(Entri data hasil ekstraksi)
•••
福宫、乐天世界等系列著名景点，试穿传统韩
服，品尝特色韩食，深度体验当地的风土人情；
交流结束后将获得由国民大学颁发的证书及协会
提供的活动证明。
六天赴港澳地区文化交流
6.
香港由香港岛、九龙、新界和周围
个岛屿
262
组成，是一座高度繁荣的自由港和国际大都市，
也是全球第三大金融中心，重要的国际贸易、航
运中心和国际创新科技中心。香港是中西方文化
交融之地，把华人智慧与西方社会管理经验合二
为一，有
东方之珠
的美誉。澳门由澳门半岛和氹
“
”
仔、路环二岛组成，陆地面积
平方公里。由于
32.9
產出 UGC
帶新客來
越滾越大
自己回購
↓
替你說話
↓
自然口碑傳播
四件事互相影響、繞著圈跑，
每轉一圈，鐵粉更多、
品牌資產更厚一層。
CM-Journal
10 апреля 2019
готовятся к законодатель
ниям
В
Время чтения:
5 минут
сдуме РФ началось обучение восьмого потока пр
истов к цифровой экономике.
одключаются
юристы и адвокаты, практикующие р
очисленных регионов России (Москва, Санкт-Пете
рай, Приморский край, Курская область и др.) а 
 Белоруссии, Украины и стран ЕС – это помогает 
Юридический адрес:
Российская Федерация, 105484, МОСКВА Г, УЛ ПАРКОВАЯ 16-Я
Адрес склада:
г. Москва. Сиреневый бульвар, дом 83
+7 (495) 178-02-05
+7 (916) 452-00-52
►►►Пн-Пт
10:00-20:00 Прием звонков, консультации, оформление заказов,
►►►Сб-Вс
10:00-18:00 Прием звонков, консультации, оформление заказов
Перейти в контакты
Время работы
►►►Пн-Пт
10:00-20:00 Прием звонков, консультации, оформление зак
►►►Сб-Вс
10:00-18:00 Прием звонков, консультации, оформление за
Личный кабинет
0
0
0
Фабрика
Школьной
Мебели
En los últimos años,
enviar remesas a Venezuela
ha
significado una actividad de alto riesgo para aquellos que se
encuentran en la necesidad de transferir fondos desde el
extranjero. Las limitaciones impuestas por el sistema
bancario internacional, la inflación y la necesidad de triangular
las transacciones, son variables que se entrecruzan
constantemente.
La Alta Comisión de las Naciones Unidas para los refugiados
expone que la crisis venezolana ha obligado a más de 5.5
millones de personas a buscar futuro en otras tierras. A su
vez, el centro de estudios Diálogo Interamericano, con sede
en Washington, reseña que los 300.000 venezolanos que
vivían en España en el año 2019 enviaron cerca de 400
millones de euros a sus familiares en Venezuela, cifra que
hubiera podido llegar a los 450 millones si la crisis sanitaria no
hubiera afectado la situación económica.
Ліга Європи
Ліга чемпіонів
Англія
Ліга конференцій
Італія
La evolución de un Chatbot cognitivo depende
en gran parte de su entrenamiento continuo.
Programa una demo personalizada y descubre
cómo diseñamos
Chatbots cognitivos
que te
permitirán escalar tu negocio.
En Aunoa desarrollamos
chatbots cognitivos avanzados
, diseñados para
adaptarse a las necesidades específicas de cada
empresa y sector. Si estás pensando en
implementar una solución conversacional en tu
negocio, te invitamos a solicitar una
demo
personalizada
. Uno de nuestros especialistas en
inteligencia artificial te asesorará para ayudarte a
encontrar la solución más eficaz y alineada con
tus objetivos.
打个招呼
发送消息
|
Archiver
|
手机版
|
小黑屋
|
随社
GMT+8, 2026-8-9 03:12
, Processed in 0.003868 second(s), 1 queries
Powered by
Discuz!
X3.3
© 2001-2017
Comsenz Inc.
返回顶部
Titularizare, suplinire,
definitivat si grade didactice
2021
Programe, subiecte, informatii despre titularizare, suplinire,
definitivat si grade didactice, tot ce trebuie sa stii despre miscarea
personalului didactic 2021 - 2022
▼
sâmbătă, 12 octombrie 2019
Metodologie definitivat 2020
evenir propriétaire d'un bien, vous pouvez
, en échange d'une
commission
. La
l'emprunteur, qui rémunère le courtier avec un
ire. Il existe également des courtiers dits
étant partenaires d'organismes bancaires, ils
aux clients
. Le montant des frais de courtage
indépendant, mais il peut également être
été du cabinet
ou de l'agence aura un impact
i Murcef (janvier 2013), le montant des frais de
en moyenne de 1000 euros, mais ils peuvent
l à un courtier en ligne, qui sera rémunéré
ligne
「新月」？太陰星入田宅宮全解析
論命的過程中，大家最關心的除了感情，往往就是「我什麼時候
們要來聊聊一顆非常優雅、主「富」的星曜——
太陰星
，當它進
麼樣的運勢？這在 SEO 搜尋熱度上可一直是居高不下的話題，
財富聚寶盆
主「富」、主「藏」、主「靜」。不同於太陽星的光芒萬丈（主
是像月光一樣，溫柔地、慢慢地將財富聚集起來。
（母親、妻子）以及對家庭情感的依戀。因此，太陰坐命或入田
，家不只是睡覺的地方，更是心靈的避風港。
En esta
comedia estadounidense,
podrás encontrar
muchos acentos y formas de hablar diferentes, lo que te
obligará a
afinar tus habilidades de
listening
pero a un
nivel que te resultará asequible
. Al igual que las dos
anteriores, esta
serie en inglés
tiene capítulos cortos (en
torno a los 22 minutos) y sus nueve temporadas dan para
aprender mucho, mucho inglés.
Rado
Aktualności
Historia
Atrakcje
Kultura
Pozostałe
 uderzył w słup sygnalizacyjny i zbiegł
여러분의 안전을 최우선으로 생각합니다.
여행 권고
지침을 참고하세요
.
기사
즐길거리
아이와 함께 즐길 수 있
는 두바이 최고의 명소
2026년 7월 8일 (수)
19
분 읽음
•••
Instruksi Singkat — Sebutkan berapa banyak baris dalam entri di atas yang memuat kata "hubiera". Tuliskan angkanya saja.

Jawaban — 2